The film is a personal project for Willer, which aims to not only provide insight into her family’s life, but also tell “the story of many families”, she says.
Where: Selected UK cinemas.
When: 15 September.
Info: For more info head to the Red Trees site
Exhibition: Can Graphic Design Save Your Life
The Wellcome Collection is exploring the relationship between graphic design and the medical world in a new show, which looks to explore how design can persuade, shock, inform and even heal.
There are some 200 objects in the exhibition, including informational films and campaigns, pill packets, books and hospital signage and interiors.
Taking a holistic view, it looks at the stories behind the objects, which in the case of smoking, means recognisisng that designers worked to both encourage and prevent smoking.
Lucienne Roberts of LucienneRoberts+, who has co-curated the show, says: “We thought we would be lying if we didn’t put our hands up and show that designers have been instrumental in selling cigarettes and making them look glamorous, as well as condoning them.

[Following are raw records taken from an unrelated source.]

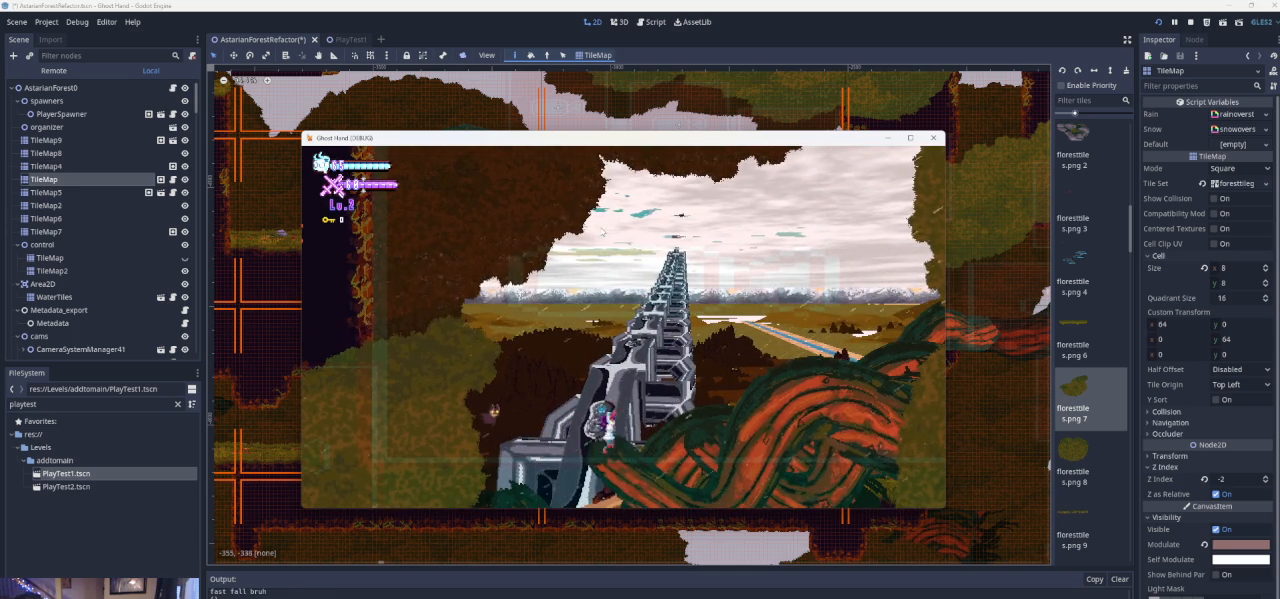
{"buttons": [], "left_stick": "right", "events": [[267, "CROSS", "up"]]}
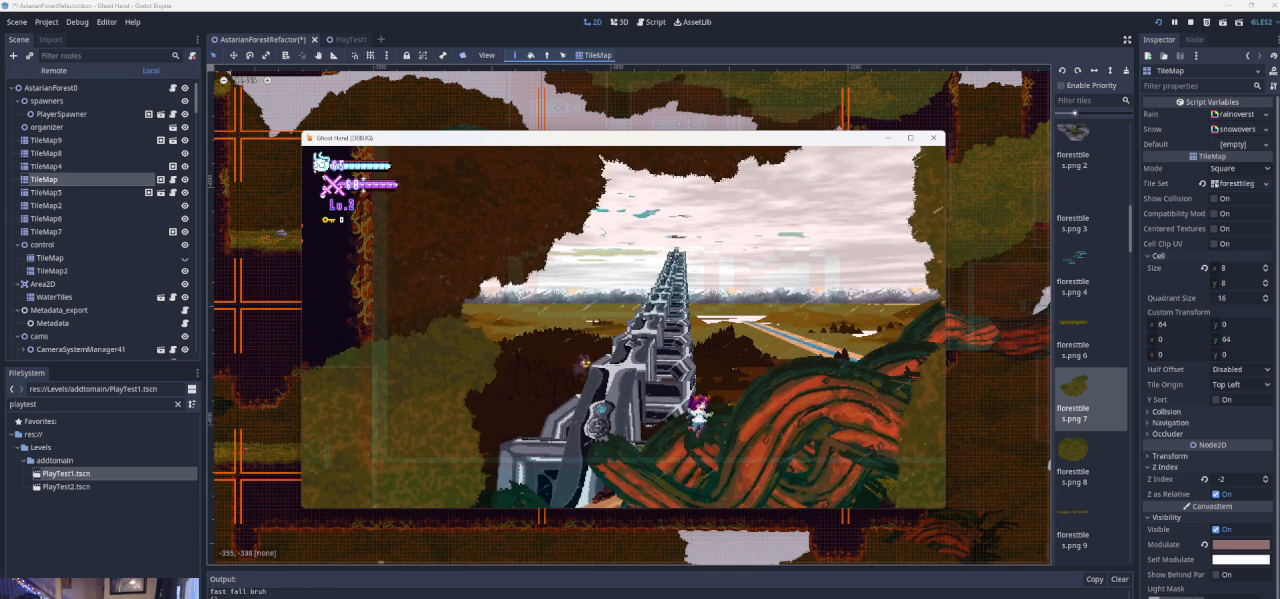
{"buttons": [], "left_stick": "right", "events": []}
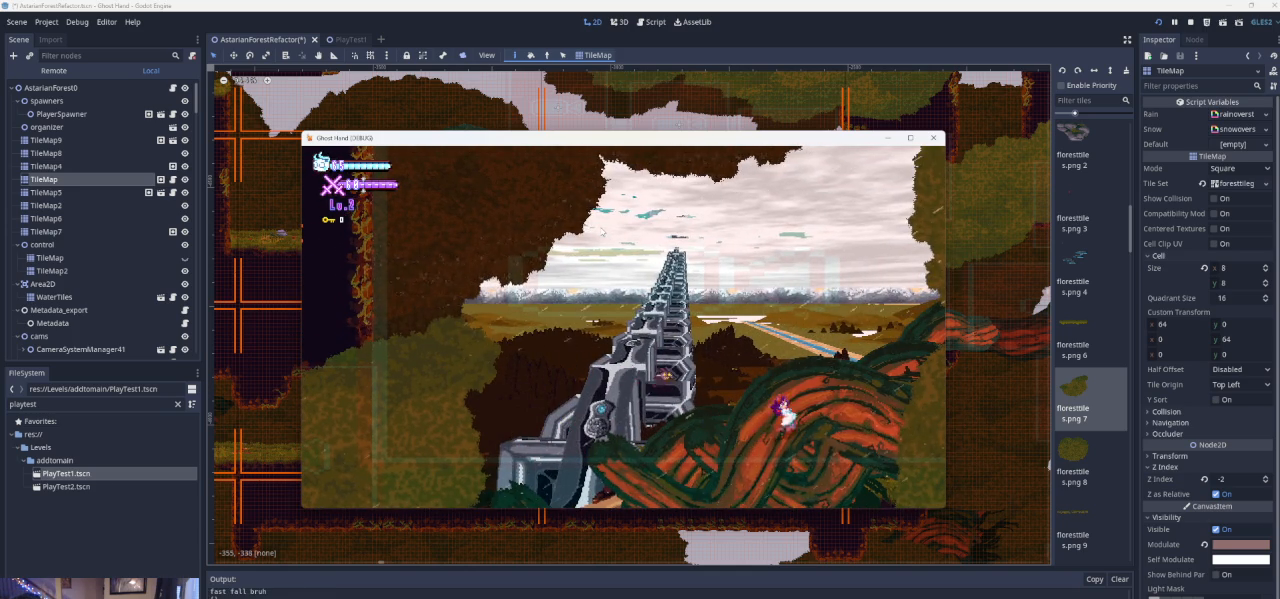
{"buttons": [], "left_stick": "center", "events": [[233, "left_stick", "center"]]}
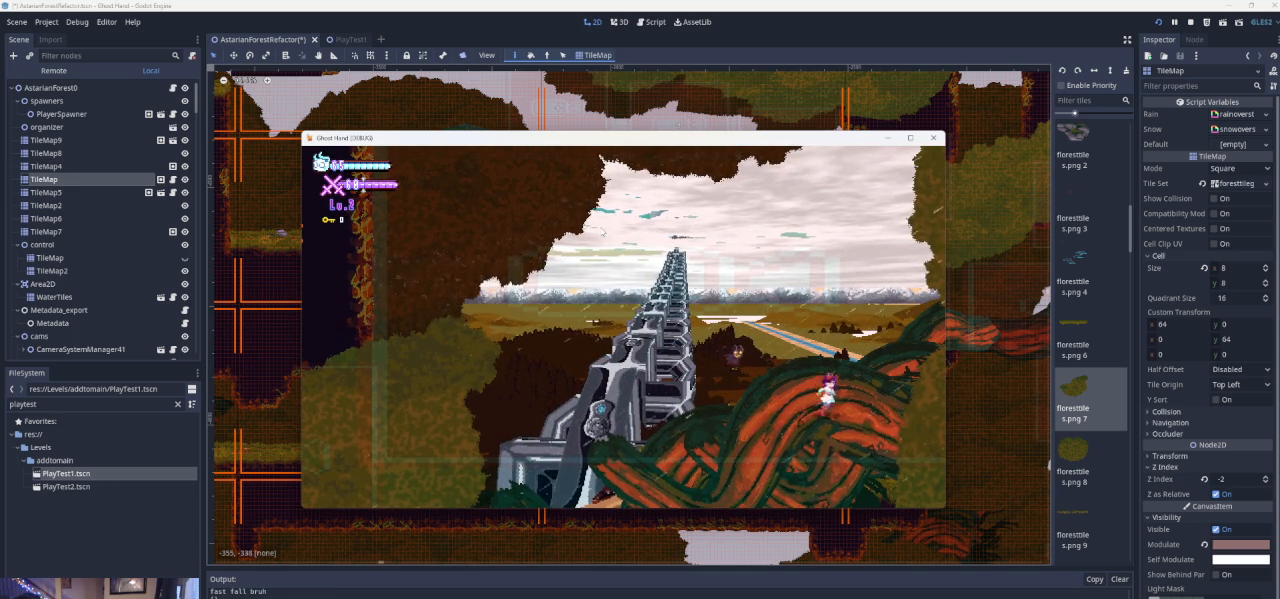
{"buttons": [], "left_stick": "right", "events": [[433, "left_stick", "right"]]}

When: 7 September 2017 – 14 January 2018
Where: Wellcome Collection, 183 Euston Road, London NW1 2BE
Info: Entry is free. For more info head to the Wellcome Collection’s site
Film season: The Grime and Glamour NYC 1976-90
What: A new series of film screenings depicts a period in recent history which has proved to be inspiring for designers the world over.
A heady period of inspiration for any designer in a city which has proved endlessly fascinating to the rest of the world.
New York from the 1970s to the 1990s was tough and gritty, a backdrop of decay and abandonment, which also spawned unique design and fashion, and an indigenous cultural language that has been captured on film.
All of this was offset with gentrification and the rise of a bohemian bourgeois on the outskirts of Manhattan.
Films showing include: Permanent Vacation; Smithereens; News From Home and Remembering CBGBs.
When: 29 September – 5 October
Where: Barbican Centre, Silk St, London EC2Y 8DS
Info: Ticket prices vary. You can find more information on the Barbican’s site.